Berita Politik
Polemik Penulisan Sejarah 1965 dan Gelar Pahlawan Soeharto
metrics

Trending
21 Mei - 22 Mei
Terakhir diperbarui
2 hari yang lalu
Jumlah artikel
5 artikel
Fokus pada Penulisan Ulang Sejarah Peristiwa 1965
Pemerintah melalui Kementerian Kebudayaan menggagas proyek penulisan ulang sejarah Indonesia yang memicu diskursus publik, terutama terkait narasi peristiwa 1965. Beberapa poin penting terkait hal ini adalah:
- Ketua DPR RI, Puan Maharani, menekankan pentingnya keterbukaan dan akomodasi semua fakta sejarah, termasuk yang pahit, dalam proyek penulisan ulang sejarah yang ditargetkan rampung pada 17 Agustus 2025, serta mengingatkan agar tidak ada pengaburan sejarah dalam prosesnya.
- Yasonna Laoly dari Fraksi PDIP menyoroti bahwa narasi sejarah peristiwa 1965 yang ada saat ini sering bertentangan dengan temuan penelitian terbaru, serta mengingatkan potensi muatan politis dalam penulisan sejarah.
- Menteri Kebudayaan, Fadli Zon, menyatakan bahwa penulisan ulang tidak akan mengubah substansi sejarah terkait peristiwa pembantaian 1965, sebuah pernyataan yang menuai kritik dari sejarawan.

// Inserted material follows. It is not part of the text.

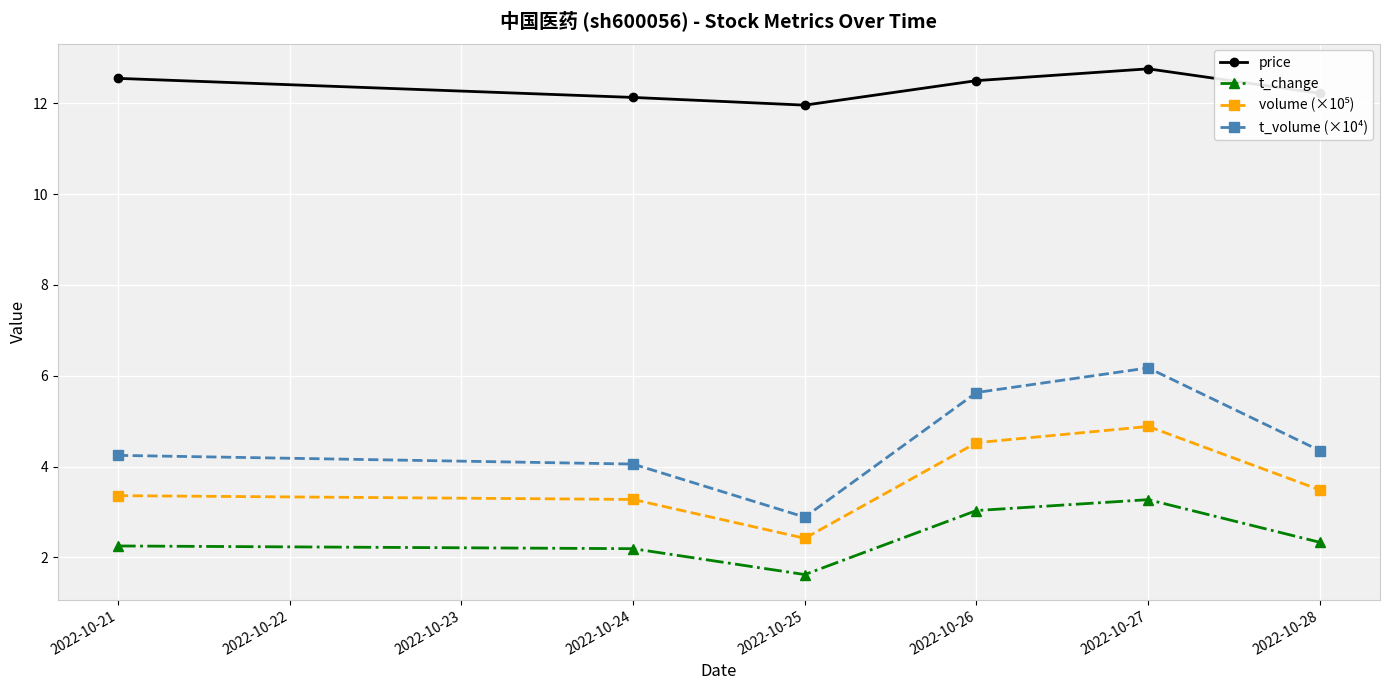

True or false: price and t_volume (×10⁴) cross at least once.

False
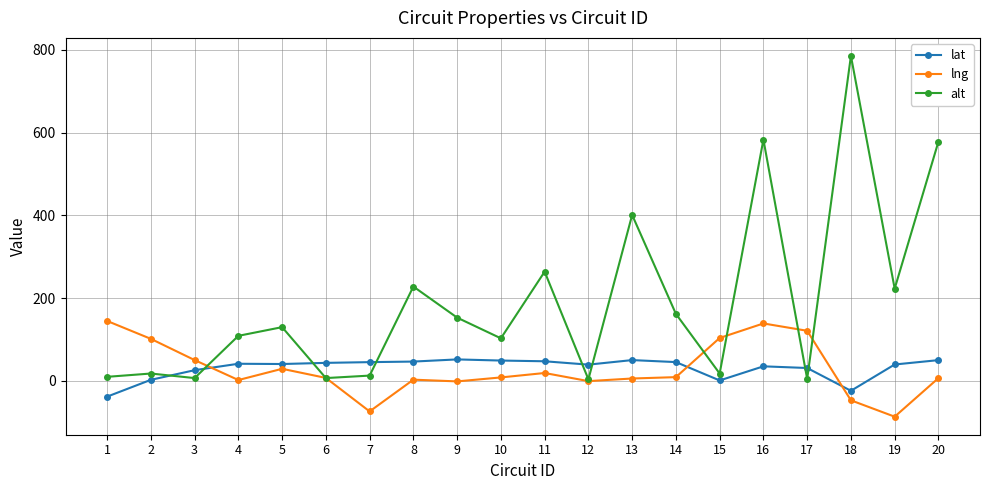

Which series has the largest range (max minus min)?

alt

- Kementerian Kebudayaan telah menunjuk tiga sejarawan untuk menyusun Kerangka Konsep Penulisan Sejarah Indonesia.
- Proyek ini direncanakan melibatkan 100 sejarawan dan peneliti di bawah pimpinan Prof. Dr. Susanto Zuhdi, M.Hum., Guru Besar Sejarah Universitas Indonesia.
- Tujuan revisi ini adalah untuk menyelaraskan pengetahuan sejarah dengan temuan-temuan baru dari berbagai penelitian sejarawan.
Tanggapan dan Proses Pengawasan Penulisan Sejarah
Proyek penulisan ulang sejarah ini mendapatkan berbagai tanggapan dan akan melalui proses pengawasan dari lembaga legislatif:
- Dewan Perwakilan Rakyat (DPR) RI akan meminta penjelasan resmi dari Kementerian Kebudayaan mengenai mekanisme, proses, dan aspek-aspek lain yang berkaitan dengan penulisan ulang sejarah.
- Komisi X DPR RI, yang membidangi pendidikan dan kebudayaan, dilaporkan belum pernah membahas secara spesifik proyek ini dengan Kementerian Kebudayaan.
- Terdapat kekhawatiran dari berbagai pihak, termasuk politisi dan sejarawan, mengenai objektivitas dan potensi pengaburan fakta sejarah, khususnya yang berkaitan dengan periode sensitif seperti peristiwa 1965.
- Sejarawan Asvi Warman Adam mengkritik pernyataan Menteri Kebudayaan yang dianggap mengabaikan aspek-aspek kelam dalam sejarah bangsa terkait peristiwa 1965.
- Aktivis Masinton Pasaribu berpendapat bahwa penulisan sejarah Indonesia versi baru adalah momentum rekonsiliasi bangsa dan pelurusan sejarah yang ada.
- Masinton Pasaribu juga menekankan pentingnya menempatkan sejarah dalam bingkai ke-Indonesiaan (merah putih), mencakup peristiwa-peristiwa seperti tahun '48, '66, dan '67.
- Ketua DPR Puan Maharani menyatakan bahwa DPR RI akan terus mengawal wacana penulisan ulang sejarah ini.
Polemik Usulan Gelar Pahlawan Nasional untuk Soeharto
Bersamaan dengan diskursus mengenai penulisan sejarah, muncul kembali usulan pemberian gelar pahlawan nasional kepada mantan Presiden Soeharto. Usulan ini mendapat penolakan dari Masinton Pasaribu, seorang aktivis '98. Ia meminta agar usulan tersebut dihentikan, terutama mengingat peran aktivis 1998 yang menuntut reformasi untuk menggulingkan rezim Orde Baru, serta kekhawatiran akan menjadi preseden buruk bagi gerakan reformasi dan mempertanyakan implikasinya terhadap para aktivis yang berjuang pada masa itu. Pemberian gelar pahlawan kepada sosok yang terkait erat dengan narasi sejarah yang kontroversial, termasuk peristiwa 1965 dan Orde Baru, menjadi perdebatan tersendiri.